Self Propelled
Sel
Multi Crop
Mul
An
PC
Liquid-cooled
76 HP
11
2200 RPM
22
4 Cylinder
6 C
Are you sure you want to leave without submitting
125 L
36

TASK GOAL: Print out all the entries precisely as written.

OUTPUT BELOW:
Self Propelled
Sel
Multi Crop
Mul
An
PC
Liquid-cooled
76 HP
11
2200 RPM
22
4 Cylinder
6 C
Are you sure you want to leave without submitting
125 L
36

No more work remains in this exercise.